### [Extracto de página]
========================================

McKraken no es el único que ha probado estas mieles más discretas de los psicodélicos. En el sitio High Existence hablan sobre lo que el psiconauta James Oroc considera es una tradición secreta entre atletas de deportes extremos: usar LSD en microdosis como doping para mejorar la concentración o como una especie de supervitamina (para la stamina). Cómete sólo el cuartito. Esto parece ir en el sentido que tanto le gustaba a McKenna, quien creía que los psicodélicos eran una ventaja evolutiva. Solía citar los estudios de la década de los setenta de R. Fischer con psilocibina, los cuales aparentemente mostaron que el ingrediente activo de los hongos mágicos en pequeñas dosis podía mejorar la agudeza visual. Según la nota, las microdosis tienen los siguientes efectos:
-mejoran el estado de ánimo
- mejoran la capacidad de concentración
-mayor apertura emocional
-se aprecian más los detalles, las texturas
-el estomago se puede sentir pesado, la panza inflada
-parálisis por sobreanálisis
-peligro de crisis emocionales acumulativas
-son excelentes para el sexo o para escuchar música
Este acercamiento a los psicodélicos parece entreabrir una puerta inevitable que seguramente ya están explorando los ejecutivos de Silicon Valley: usar los psicodélicos no sólo como dinamita creativa, sino como nootrópicos funcionales, pan iridiscente de cada día. Es difícil saber que tan fácil será domar a las bestias mágicas de las plantas de poder aunque se tomen sólo en pizcas. McKraken imagina pastillas de psilocibina en todas las gasolineras. Algo que me recuerda el hábito encontrado entre camioneros por la zona del desierto de San Luis Potosí que combinaban mescalina o mordidas ocasionales de peyotes con Cafiaspirinas y Coca-Cola para manejar por días seguidos. A veces las luces se hacían muy grandes y la carretera tenía túneles nuevos, pero en general la libraban bien.

========================================

### [Tareas por hacer]
#1 Según el fragmento sobre microdosis de psicodélicos, ¿qué combinaban los camioneros de la zona del desierto de San Luis Potosí para manejar por días seguidos? Enuméralo todo.
#2 Responde con base en el fragmento sobre microdosis de psicodélicos:
(a) ¿Quién considera que usar LSD en microdosis es una tradición secreta entre atletas de deportes extremos?
(b) ¿En qué década hizo R. Fischer sus estudios con psilocibina?
(c) ¿Qué imagina McKraken en todas las gasolineras?
Los ítems que aparecen a continuación no tienen relación con el fragmento.

[Datos almacenados]
========================================

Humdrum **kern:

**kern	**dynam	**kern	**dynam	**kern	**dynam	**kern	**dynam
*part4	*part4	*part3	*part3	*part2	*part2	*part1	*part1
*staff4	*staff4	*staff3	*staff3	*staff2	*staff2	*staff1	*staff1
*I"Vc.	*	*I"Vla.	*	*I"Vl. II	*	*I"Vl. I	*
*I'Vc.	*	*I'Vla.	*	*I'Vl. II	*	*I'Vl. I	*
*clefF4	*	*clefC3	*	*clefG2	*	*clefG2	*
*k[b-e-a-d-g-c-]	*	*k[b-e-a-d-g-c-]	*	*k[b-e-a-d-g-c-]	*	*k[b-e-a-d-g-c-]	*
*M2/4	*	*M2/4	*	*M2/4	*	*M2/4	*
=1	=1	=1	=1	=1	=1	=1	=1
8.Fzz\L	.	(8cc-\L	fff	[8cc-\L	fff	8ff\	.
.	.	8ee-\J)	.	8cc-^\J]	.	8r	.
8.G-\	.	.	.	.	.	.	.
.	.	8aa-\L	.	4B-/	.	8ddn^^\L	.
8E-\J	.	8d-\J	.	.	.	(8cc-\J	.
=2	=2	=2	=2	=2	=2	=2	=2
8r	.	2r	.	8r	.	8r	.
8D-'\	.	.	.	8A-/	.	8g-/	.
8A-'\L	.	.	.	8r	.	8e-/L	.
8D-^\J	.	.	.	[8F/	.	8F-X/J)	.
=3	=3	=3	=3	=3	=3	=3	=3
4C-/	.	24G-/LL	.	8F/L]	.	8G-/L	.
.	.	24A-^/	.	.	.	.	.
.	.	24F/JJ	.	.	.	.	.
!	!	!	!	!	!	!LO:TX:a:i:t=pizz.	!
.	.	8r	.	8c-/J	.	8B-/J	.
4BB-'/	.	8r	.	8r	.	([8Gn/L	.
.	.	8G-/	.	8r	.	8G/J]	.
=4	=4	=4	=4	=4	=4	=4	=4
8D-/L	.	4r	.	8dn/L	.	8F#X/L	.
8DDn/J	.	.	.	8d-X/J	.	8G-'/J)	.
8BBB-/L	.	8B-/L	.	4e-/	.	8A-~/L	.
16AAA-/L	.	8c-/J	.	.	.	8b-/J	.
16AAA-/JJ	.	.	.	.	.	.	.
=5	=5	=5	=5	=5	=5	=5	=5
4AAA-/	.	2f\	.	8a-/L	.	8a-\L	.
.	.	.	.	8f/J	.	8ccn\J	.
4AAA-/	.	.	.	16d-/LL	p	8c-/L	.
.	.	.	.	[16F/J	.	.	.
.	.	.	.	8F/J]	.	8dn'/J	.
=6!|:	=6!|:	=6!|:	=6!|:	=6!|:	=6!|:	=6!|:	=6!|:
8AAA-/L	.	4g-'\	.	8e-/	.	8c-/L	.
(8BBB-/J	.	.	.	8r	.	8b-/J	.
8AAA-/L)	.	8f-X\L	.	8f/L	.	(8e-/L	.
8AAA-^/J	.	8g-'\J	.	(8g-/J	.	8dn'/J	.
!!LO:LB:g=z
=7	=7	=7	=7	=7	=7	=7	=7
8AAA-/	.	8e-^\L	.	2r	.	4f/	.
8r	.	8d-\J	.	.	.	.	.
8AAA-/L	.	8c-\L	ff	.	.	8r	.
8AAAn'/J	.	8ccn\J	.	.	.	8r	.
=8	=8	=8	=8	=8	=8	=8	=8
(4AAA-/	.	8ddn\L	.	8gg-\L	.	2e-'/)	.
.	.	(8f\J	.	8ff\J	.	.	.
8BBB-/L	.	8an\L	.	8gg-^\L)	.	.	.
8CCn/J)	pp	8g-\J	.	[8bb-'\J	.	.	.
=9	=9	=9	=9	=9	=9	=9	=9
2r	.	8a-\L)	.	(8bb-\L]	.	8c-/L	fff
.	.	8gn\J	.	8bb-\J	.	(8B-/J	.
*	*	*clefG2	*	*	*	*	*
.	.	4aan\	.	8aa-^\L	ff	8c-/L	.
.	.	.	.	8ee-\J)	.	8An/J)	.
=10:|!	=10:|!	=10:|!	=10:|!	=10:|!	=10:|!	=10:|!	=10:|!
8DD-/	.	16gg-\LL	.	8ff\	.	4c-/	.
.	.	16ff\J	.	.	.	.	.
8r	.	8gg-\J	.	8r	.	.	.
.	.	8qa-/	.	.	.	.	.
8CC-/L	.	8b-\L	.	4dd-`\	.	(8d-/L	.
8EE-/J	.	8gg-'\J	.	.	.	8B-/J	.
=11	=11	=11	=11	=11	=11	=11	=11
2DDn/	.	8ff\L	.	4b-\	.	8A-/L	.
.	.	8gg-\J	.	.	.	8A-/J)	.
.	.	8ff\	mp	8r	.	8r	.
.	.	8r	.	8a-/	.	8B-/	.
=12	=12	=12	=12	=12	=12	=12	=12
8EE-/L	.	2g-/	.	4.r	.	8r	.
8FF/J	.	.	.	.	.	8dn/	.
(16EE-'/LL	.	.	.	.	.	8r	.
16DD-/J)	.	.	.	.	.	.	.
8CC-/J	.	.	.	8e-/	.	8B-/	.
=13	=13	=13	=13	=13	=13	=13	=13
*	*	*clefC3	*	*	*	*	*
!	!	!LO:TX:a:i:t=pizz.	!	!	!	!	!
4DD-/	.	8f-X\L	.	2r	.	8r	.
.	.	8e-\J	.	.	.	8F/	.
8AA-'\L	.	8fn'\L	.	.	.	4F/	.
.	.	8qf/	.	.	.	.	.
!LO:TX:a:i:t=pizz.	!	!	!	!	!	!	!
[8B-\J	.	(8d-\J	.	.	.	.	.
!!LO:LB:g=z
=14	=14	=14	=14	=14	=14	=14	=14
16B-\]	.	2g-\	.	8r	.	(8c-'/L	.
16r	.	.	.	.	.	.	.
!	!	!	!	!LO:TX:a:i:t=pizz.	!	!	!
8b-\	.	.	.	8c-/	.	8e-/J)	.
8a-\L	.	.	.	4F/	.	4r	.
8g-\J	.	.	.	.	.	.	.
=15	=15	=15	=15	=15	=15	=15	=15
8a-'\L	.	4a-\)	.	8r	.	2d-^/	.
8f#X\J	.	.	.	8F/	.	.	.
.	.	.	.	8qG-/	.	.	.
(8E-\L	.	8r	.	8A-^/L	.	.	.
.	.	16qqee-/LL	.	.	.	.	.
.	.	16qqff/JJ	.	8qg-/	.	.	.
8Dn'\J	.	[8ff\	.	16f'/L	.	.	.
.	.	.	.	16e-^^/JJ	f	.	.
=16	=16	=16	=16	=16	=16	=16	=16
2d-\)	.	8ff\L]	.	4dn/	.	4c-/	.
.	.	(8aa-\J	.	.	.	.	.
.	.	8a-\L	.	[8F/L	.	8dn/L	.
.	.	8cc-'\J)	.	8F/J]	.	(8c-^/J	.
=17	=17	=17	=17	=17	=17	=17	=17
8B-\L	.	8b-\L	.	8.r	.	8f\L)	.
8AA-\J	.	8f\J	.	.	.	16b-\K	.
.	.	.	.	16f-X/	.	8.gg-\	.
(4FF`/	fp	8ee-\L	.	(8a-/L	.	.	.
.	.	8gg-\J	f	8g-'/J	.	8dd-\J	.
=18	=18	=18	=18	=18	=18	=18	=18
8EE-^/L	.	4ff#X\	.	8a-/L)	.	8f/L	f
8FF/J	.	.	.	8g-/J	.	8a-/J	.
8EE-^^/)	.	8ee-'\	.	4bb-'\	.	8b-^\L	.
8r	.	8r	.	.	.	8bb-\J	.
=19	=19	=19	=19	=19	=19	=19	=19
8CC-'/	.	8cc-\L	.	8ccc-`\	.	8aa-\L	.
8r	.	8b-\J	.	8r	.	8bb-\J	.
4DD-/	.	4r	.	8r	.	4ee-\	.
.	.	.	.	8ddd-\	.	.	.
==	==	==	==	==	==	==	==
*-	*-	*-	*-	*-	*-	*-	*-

========================================

### [Soluciones por tarea]
#1
- Mescalina
- Mordidas ocasionales de peyotes
- Cafiaspirinas
- Coca-Cola

#2
(a) El psiconauta James Oroc.
(b) En la década de los setenta.
(c) Pastillas de psilocibina.